**TASK TO CARRY OUT:**
Report how many lines of the data contain the string "Assigned". Add nothing.

**MATERIAL SUPPLIED:**
[Start of section]

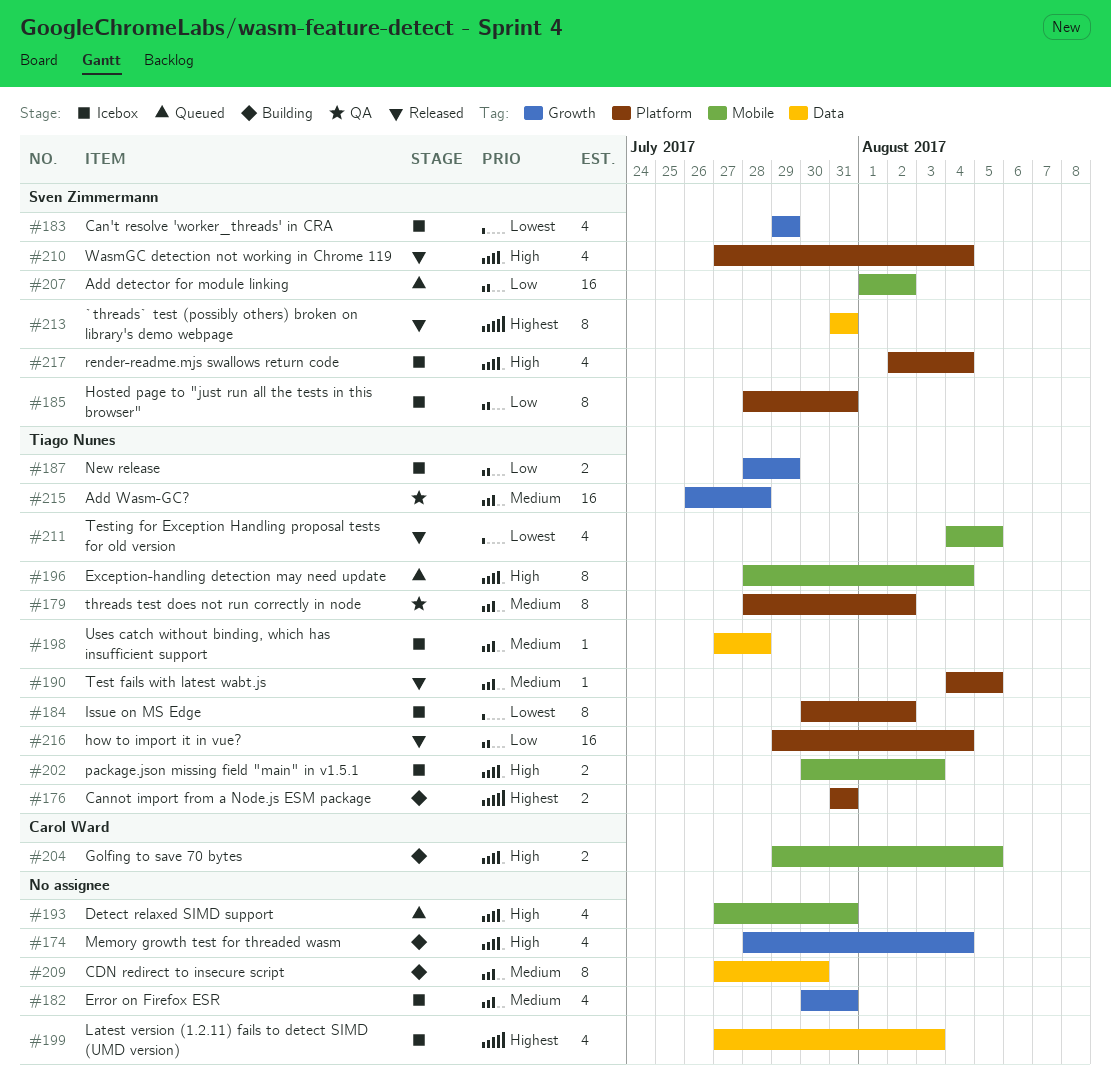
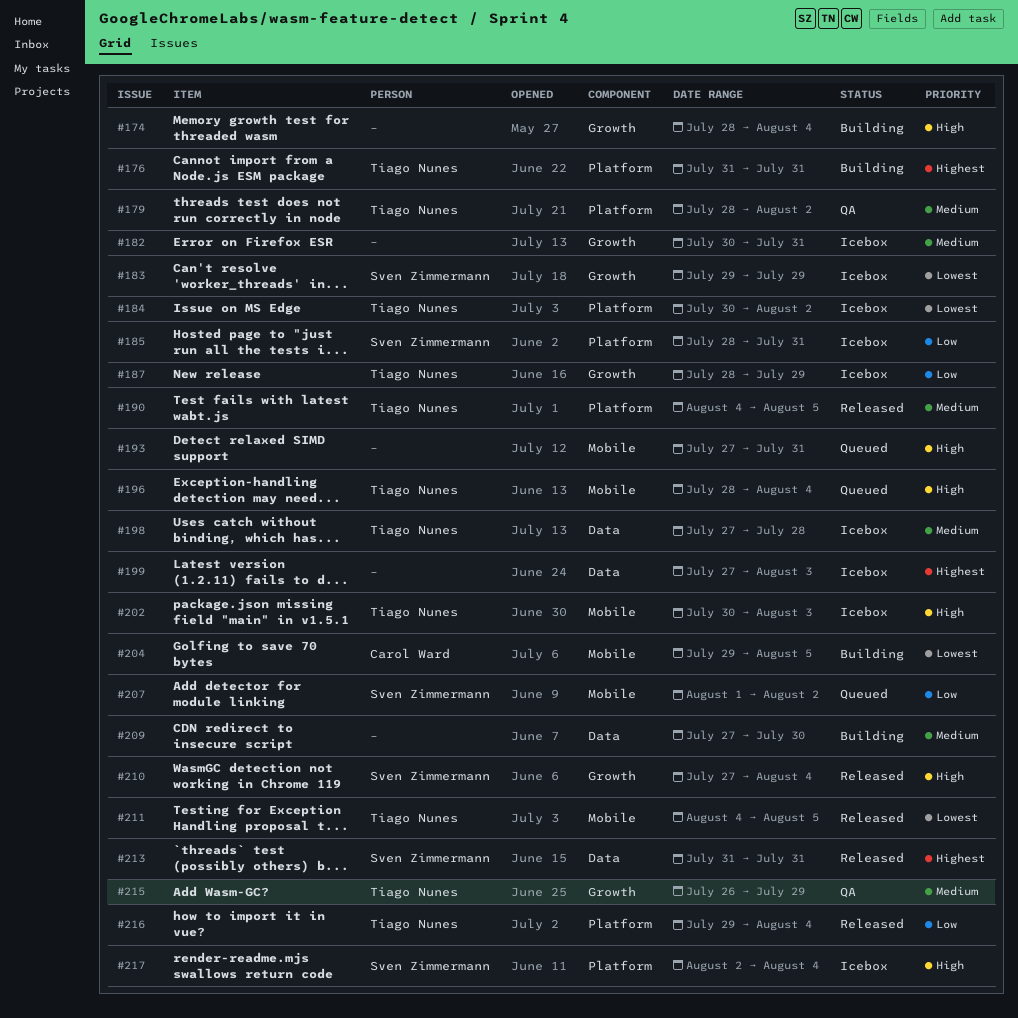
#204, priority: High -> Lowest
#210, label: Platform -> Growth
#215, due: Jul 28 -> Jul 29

[End of section]
[Start of section]

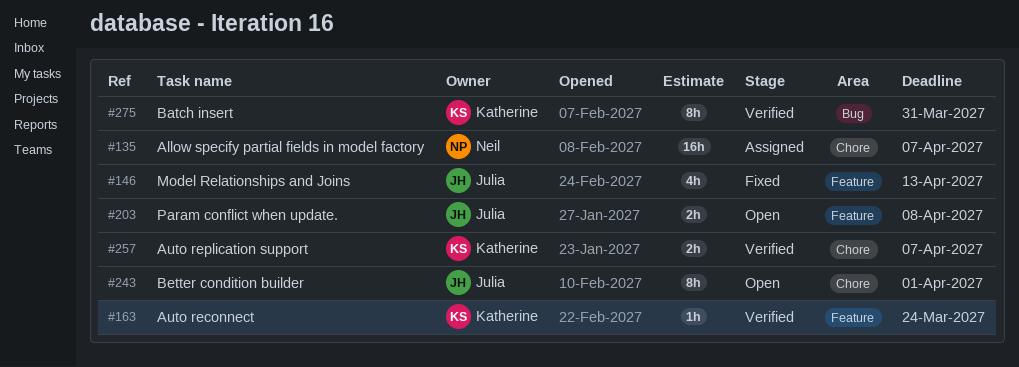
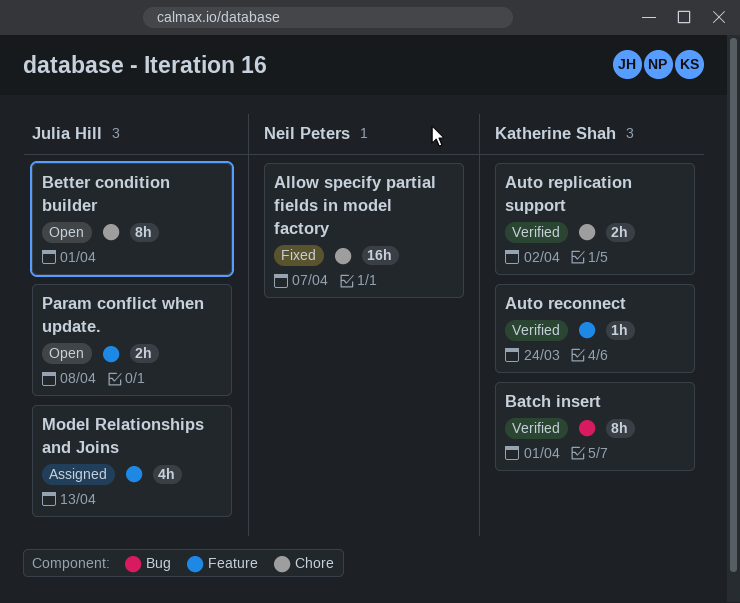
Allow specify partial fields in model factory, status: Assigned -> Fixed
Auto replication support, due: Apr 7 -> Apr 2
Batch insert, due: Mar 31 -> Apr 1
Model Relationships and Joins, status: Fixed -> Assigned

[End of section]

**ANSWER TO THIS PROBLEM:**
2